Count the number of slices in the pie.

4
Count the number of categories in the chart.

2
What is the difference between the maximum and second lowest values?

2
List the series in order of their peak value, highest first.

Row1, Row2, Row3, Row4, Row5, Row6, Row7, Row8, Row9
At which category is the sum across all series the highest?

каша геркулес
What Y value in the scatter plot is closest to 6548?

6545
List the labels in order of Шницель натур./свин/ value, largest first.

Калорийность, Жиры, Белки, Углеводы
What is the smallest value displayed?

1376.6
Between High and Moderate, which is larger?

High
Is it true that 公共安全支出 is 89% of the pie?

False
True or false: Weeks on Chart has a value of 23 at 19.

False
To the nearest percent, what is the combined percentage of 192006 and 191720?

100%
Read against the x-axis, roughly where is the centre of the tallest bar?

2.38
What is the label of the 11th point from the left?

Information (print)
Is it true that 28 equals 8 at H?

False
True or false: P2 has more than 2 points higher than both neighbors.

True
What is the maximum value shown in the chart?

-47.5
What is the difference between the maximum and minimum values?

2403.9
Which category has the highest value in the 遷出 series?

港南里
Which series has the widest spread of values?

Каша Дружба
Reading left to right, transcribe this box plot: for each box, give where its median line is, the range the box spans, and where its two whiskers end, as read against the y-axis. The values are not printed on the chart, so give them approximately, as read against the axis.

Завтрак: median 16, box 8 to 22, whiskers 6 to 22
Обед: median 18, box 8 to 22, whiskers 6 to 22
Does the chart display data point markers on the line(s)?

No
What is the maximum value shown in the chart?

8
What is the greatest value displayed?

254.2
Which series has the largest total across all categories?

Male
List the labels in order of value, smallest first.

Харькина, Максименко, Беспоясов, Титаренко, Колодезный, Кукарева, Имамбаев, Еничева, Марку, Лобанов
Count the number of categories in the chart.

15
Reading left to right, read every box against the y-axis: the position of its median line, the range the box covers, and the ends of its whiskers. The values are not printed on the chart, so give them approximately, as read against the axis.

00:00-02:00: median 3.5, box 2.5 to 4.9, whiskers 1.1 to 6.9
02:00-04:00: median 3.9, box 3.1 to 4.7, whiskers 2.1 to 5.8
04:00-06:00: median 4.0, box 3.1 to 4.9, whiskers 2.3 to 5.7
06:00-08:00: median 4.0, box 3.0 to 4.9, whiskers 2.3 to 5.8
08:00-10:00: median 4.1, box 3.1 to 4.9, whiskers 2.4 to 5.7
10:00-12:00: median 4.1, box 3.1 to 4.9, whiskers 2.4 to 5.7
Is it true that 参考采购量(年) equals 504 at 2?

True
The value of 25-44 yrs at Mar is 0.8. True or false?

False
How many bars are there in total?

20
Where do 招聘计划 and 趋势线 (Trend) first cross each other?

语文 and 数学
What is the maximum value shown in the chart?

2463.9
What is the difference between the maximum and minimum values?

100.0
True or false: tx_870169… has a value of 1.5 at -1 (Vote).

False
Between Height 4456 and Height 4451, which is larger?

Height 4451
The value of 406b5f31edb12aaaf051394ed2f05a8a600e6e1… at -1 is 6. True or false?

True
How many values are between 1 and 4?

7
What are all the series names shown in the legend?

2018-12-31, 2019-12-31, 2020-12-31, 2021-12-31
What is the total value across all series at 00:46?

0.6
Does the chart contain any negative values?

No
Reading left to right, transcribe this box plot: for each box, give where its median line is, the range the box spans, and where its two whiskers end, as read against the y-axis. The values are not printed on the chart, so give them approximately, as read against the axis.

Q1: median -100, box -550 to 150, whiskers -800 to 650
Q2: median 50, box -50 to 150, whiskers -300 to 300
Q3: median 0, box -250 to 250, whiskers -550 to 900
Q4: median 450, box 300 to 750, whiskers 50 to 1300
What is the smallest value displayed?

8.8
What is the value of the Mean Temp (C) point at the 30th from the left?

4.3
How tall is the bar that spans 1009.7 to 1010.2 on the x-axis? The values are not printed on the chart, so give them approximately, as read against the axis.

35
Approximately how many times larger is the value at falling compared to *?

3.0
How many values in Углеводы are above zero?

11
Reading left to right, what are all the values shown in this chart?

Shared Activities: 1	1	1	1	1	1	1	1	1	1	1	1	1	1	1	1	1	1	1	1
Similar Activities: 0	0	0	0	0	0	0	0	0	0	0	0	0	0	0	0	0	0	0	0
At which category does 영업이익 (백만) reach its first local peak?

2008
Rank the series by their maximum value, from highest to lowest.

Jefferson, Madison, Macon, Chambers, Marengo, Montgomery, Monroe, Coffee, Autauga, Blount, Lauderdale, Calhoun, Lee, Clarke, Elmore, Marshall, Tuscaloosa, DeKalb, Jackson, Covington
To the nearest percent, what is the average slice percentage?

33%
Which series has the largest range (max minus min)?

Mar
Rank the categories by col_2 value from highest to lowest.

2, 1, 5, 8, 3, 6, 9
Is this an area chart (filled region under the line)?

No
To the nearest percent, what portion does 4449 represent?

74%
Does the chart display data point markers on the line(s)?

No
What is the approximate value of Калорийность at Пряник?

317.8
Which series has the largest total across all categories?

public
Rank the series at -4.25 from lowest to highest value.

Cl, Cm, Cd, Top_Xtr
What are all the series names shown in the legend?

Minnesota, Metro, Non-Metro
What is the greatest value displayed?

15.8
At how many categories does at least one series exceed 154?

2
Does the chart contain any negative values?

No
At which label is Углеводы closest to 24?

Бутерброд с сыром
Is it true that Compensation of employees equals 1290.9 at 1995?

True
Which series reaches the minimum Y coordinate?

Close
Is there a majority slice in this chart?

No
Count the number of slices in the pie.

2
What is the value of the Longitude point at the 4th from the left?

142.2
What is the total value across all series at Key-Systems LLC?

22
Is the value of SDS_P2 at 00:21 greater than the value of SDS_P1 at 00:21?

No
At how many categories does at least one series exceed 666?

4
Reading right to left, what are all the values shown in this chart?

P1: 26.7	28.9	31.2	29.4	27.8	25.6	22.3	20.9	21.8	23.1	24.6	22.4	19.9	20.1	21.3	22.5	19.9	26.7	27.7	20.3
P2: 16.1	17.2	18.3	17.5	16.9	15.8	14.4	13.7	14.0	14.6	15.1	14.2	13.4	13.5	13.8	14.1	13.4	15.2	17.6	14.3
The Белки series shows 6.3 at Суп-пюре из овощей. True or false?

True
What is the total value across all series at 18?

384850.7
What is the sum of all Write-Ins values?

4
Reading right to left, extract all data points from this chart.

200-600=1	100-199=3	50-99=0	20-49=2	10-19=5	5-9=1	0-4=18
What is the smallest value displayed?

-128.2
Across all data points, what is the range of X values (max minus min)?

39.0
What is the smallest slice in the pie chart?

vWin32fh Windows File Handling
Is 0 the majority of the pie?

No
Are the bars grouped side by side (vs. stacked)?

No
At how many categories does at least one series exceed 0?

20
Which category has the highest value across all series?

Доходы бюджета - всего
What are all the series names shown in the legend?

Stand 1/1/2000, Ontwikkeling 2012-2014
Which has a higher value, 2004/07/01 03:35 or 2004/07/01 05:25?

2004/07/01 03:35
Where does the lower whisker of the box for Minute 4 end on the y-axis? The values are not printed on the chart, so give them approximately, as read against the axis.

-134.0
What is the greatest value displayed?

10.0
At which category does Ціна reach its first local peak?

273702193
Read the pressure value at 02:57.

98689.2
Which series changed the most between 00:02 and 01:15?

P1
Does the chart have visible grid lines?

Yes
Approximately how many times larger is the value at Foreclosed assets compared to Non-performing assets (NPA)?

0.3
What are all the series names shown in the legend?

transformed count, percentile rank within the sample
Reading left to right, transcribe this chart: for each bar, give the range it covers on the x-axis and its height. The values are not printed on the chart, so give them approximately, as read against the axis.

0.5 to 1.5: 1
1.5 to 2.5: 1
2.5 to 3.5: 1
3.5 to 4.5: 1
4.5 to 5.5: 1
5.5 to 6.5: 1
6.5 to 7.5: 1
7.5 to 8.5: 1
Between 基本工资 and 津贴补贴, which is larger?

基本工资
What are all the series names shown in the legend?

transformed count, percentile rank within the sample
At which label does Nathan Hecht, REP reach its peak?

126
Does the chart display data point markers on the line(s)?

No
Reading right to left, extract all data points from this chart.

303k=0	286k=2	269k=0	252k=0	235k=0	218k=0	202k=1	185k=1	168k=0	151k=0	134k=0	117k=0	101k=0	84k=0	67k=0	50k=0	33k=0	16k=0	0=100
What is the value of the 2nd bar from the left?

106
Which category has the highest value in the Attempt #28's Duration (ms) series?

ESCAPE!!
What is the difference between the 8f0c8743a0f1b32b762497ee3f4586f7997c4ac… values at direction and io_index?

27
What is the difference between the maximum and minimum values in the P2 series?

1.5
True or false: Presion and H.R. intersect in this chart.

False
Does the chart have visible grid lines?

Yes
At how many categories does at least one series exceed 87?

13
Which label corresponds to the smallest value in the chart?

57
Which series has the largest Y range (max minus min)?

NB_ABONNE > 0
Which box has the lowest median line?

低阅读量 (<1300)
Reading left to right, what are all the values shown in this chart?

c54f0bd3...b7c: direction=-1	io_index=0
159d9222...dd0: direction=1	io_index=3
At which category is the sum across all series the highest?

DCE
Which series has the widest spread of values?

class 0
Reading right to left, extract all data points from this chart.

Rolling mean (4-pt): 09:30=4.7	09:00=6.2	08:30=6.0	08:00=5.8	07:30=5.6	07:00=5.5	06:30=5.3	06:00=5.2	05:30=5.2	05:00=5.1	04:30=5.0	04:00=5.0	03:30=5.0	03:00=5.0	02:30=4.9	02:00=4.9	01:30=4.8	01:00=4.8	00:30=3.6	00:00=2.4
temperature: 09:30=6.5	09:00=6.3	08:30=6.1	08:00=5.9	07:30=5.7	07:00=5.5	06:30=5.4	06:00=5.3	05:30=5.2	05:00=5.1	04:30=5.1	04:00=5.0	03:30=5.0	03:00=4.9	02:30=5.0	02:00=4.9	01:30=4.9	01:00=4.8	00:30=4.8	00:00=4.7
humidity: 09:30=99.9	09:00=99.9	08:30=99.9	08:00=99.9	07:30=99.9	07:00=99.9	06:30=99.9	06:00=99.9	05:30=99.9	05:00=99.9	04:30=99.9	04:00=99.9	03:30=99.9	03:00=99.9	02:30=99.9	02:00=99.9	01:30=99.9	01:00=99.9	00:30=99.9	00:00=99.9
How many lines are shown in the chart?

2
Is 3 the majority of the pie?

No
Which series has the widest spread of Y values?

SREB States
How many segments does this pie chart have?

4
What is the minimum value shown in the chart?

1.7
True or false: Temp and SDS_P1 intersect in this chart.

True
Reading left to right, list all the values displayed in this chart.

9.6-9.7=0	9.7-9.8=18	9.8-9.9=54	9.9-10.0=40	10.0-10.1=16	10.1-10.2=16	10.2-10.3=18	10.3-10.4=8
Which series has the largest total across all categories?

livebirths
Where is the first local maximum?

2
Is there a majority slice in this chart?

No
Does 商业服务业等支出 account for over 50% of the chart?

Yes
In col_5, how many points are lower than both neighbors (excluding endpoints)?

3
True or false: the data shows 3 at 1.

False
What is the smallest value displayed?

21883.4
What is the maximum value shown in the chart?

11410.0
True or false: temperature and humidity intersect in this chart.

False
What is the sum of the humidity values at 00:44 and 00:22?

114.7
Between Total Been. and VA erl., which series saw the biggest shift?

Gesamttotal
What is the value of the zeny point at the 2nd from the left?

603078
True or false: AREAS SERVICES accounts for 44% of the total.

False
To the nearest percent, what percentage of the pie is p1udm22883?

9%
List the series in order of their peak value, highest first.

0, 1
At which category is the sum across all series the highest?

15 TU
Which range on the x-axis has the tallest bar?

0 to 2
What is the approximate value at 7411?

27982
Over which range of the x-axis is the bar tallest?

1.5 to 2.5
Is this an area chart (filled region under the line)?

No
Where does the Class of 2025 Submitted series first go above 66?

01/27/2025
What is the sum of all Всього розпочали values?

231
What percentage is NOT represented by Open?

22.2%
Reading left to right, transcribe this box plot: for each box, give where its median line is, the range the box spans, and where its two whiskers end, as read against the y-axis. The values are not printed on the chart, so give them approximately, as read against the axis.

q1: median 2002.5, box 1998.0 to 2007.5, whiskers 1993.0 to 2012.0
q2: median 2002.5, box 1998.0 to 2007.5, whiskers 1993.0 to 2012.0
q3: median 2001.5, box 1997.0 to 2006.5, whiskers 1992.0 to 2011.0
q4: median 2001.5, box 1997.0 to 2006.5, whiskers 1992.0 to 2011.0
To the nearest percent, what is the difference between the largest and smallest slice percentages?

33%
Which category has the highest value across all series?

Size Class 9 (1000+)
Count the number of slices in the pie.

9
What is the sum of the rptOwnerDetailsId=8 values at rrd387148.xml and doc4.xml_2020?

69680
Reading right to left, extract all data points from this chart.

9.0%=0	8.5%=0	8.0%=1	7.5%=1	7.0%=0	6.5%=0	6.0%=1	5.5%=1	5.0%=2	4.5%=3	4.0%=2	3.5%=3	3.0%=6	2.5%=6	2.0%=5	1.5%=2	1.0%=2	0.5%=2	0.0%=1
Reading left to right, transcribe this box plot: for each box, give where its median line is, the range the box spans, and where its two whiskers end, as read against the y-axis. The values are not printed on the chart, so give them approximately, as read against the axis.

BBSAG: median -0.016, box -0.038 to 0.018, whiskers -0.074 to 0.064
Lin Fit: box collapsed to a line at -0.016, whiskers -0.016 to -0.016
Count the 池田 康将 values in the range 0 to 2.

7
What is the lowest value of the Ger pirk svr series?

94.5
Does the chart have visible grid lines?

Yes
##########
» **Exercise brief**
Identify every line of the material that contains the word "closest", and copy each such line in full. Case counts.

» **Response area**
What Y value in the scatter plot is closest to 6548?
At which label is Углеводы closest to 24?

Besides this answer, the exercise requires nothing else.